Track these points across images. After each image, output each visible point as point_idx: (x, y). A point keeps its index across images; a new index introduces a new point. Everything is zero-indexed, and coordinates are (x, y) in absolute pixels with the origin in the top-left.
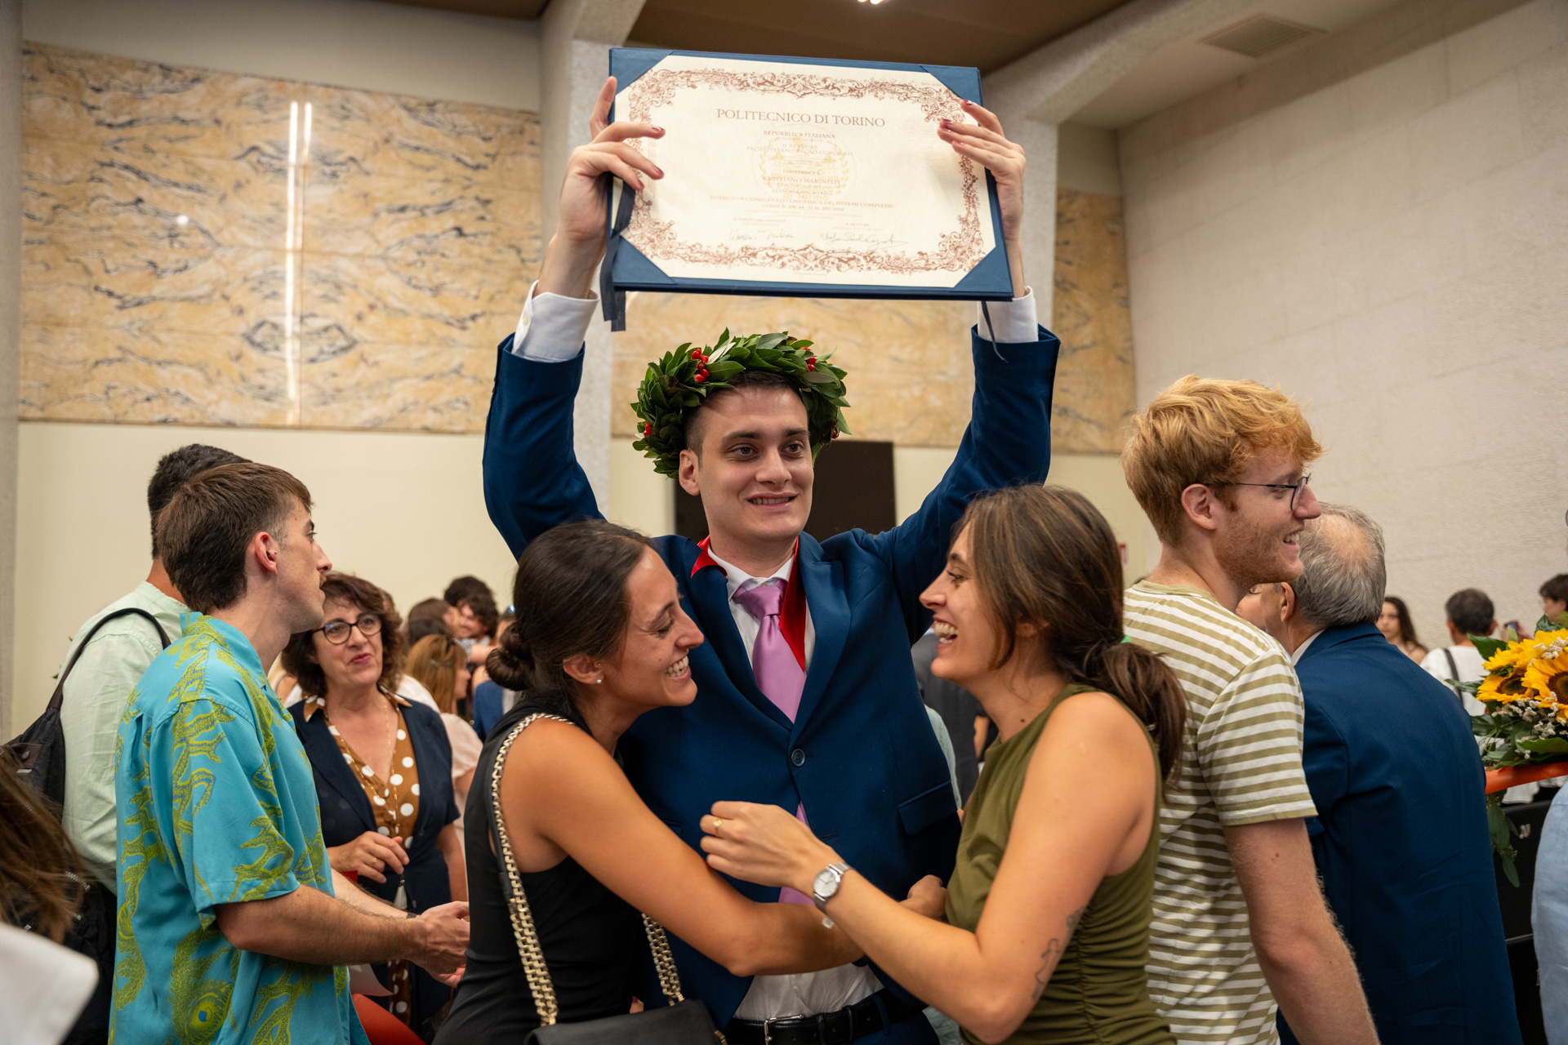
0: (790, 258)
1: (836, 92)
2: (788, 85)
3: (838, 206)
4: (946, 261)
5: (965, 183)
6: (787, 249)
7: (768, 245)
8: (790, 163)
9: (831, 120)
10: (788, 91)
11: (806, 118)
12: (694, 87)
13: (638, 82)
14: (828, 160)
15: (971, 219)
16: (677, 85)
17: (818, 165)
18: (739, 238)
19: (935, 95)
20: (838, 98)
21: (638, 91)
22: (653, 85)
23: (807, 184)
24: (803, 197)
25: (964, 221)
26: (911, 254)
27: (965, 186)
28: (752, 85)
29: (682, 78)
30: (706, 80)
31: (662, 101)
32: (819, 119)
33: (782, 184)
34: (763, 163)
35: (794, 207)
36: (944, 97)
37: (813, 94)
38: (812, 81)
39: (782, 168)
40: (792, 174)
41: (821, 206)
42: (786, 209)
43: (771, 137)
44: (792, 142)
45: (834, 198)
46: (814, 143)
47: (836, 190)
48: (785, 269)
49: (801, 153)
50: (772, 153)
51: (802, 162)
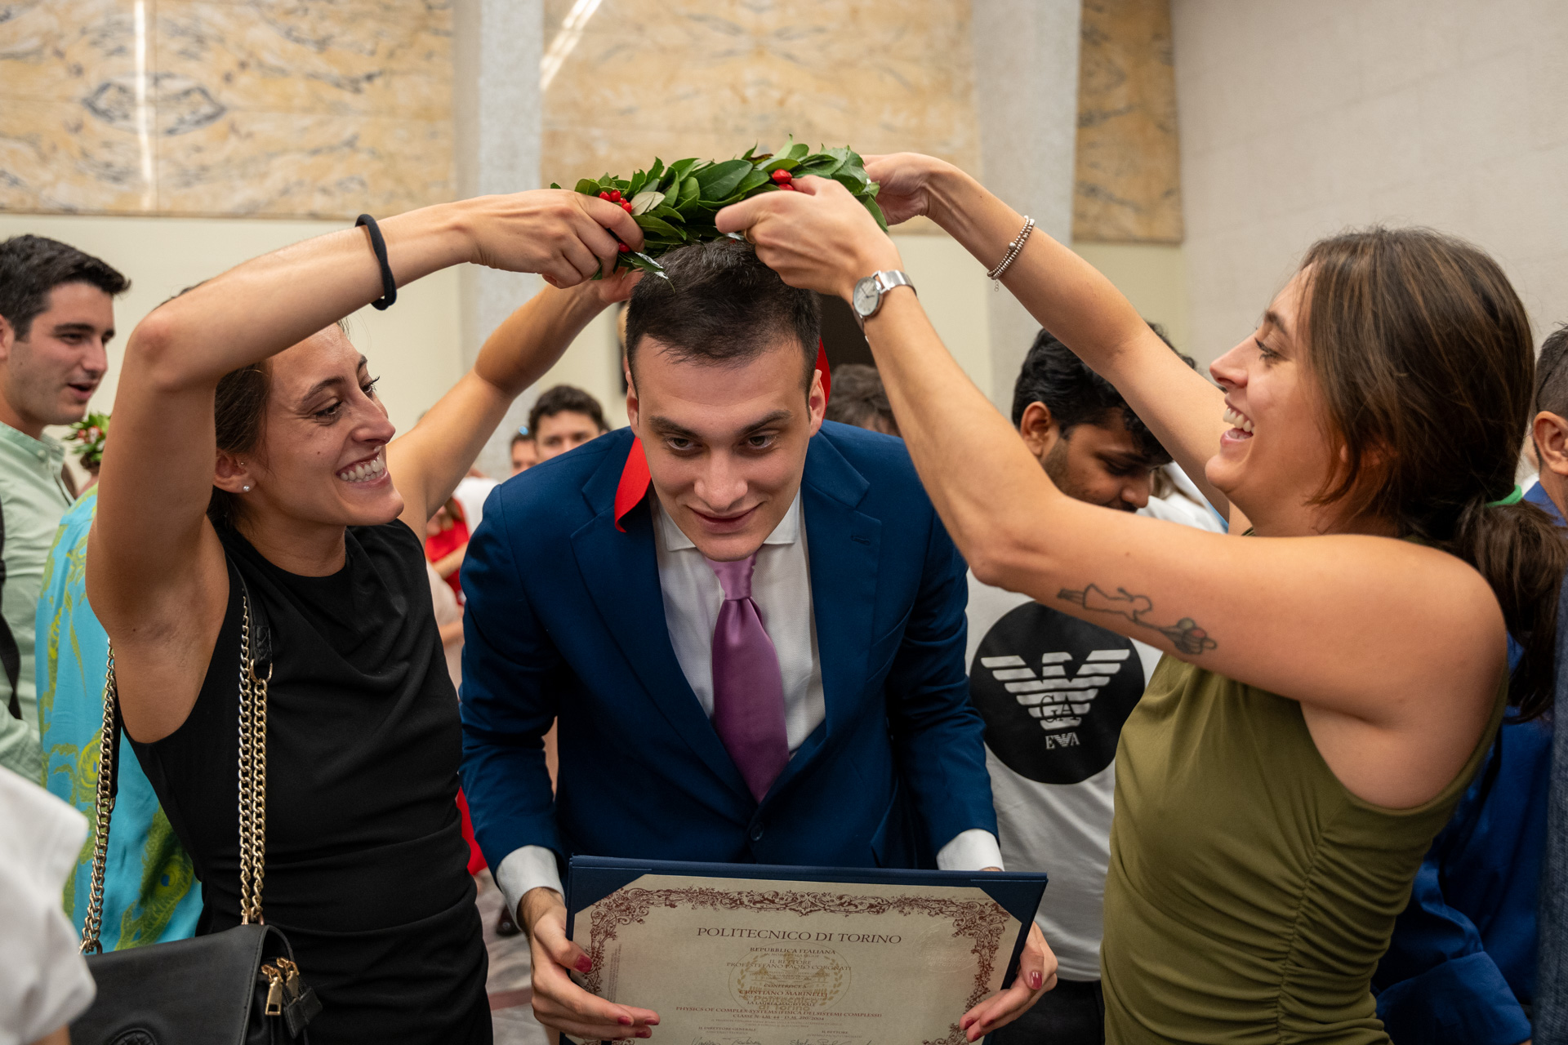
1: (852, 908)
2: (794, 903)
3: (819, 1016)
5: (973, 994)
8: (774, 978)
9: (836, 938)
10: (791, 909)
11: (805, 936)
12: (672, 906)
13: (605, 901)
14: (821, 974)
16: (653, 904)
17: (807, 979)
19: (979, 908)
20: (853, 916)
21: (603, 910)
22: (621, 904)
23: (789, 997)
24: (781, 1008)
27: (972, 997)
28: (746, 903)
29: (660, 897)
30: (690, 900)
31: (631, 920)
32: (822, 937)
33: (760, 997)
34: (744, 977)
35: (768, 1017)
36: (990, 908)
37: (822, 911)
38: (824, 899)
39: (764, 983)
40: (774, 989)
41: (798, 1016)
42: (761, 1019)
43: (759, 953)
44: (782, 958)
45: (816, 1009)
46: (807, 959)
47: (821, 1002)
49: (790, 969)
50: (755, 969)
51: (788, 977)
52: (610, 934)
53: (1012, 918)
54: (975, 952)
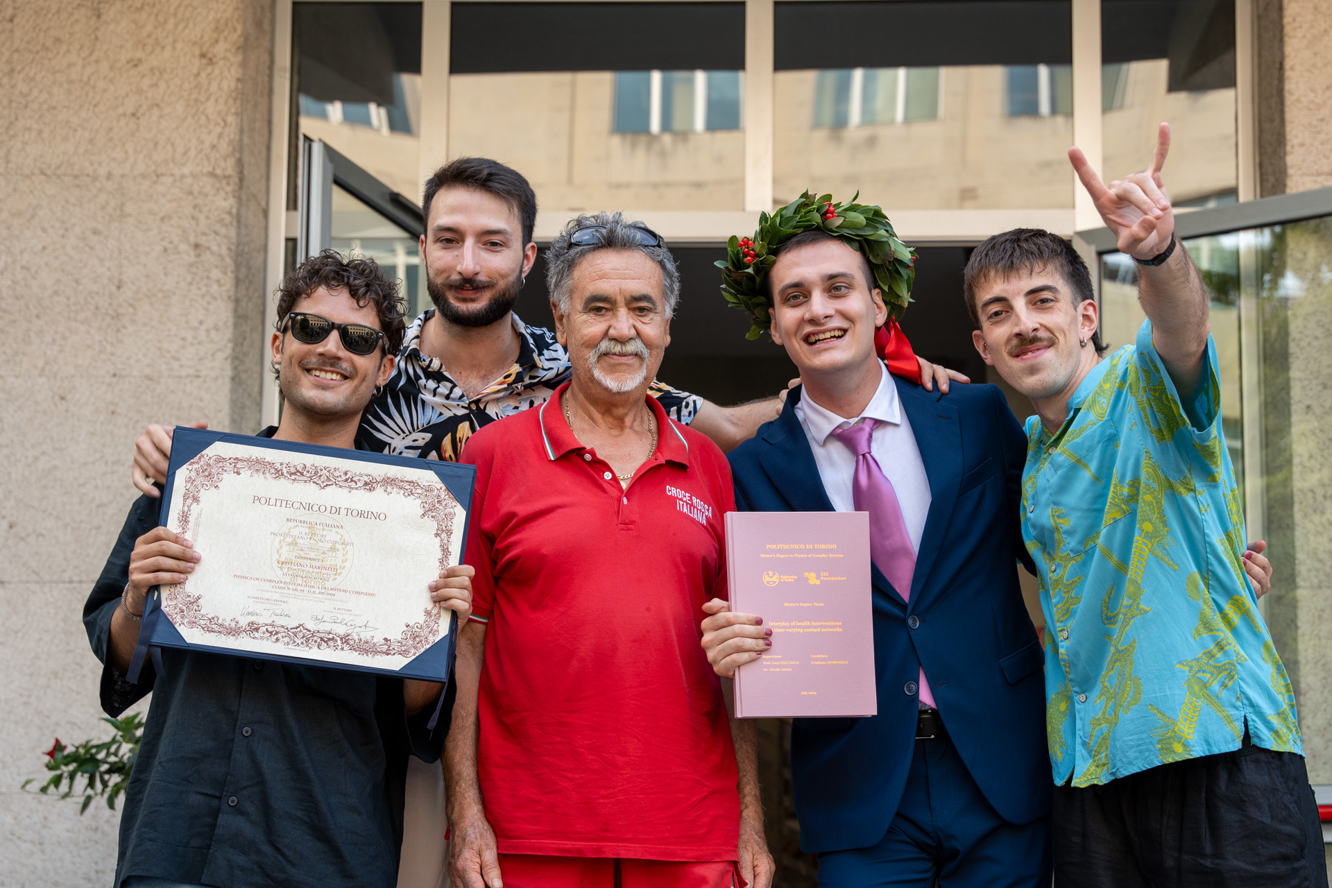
0: (283, 634)
1: (353, 484)
2: (316, 476)
3: (331, 592)
4: (403, 648)
6: (283, 627)
7: (270, 622)
8: (302, 550)
9: (343, 512)
10: (314, 482)
11: (323, 509)
12: (238, 473)
14: (333, 549)
16: (226, 470)
17: (324, 553)
18: (248, 614)
19: (436, 492)
20: (354, 491)
23: (311, 570)
24: (305, 582)
25: (428, 614)
26: (378, 639)
28: (285, 474)
29: (231, 464)
30: (249, 468)
31: (211, 485)
32: (334, 510)
33: (291, 569)
34: (281, 547)
35: (296, 590)
36: (443, 494)
37: (334, 486)
38: (335, 473)
39: (295, 554)
40: (301, 560)
41: (317, 591)
42: (291, 592)
43: (292, 524)
44: (307, 531)
45: (329, 584)
46: (325, 533)
47: (333, 577)
48: (278, 644)
49: (312, 542)
50: (289, 540)
51: (311, 549)
52: (196, 499)
53: (459, 505)
54: (437, 535)
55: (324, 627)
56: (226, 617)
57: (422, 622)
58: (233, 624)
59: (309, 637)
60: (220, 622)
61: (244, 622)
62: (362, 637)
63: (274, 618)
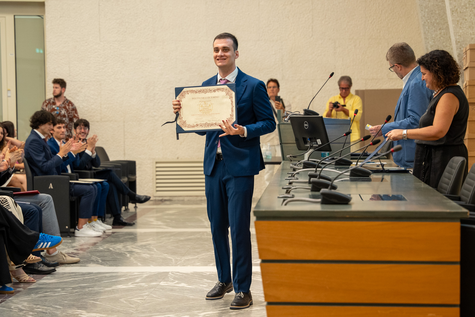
0: (203, 125)
1: (211, 91)
2: (203, 91)
3: (211, 115)
7: (200, 123)
9: (210, 97)
10: (203, 93)
11: (206, 98)
12: (189, 93)
13: (180, 94)
14: (210, 106)
15: (232, 115)
17: (208, 107)
18: (196, 122)
20: (212, 93)
21: (179, 96)
22: (182, 94)
23: (206, 111)
24: (206, 114)
25: (231, 115)
27: (232, 108)
28: (198, 92)
29: (186, 92)
31: (184, 97)
32: (208, 98)
33: (202, 111)
34: (199, 107)
36: (229, 90)
37: (208, 93)
39: (202, 108)
40: (204, 109)
41: (208, 115)
42: (203, 116)
43: (201, 102)
44: (204, 103)
45: (210, 113)
46: (207, 103)
47: (211, 111)
48: (203, 127)
49: (205, 105)
50: (201, 106)
51: (205, 107)
53: (233, 91)
54: (230, 98)
55: (211, 122)
56: (191, 124)
57: (230, 117)
58: (193, 125)
59: (209, 125)
60: (190, 125)
61: (195, 124)
62: (219, 123)
63: (201, 122)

•••••

**Activity:**
Repeat, line for line and exactly, the material from its first line through the line that contains "5: (965, 183)", both ends included; no pictures belong in the copy.

**Solved exercise:**
Track these points across images. After each image, output each visible point as point_idx: (x, y). A point keeps its index across images; a new index introduces a new point. Everything is zero-indexed, and coordinates are (x, y) in absolute pixels with the origin in the top-left.
0: (790, 258)
1: (836, 92)
2: (788, 85)
3: (838, 206)
4: (946, 261)
5: (965, 183)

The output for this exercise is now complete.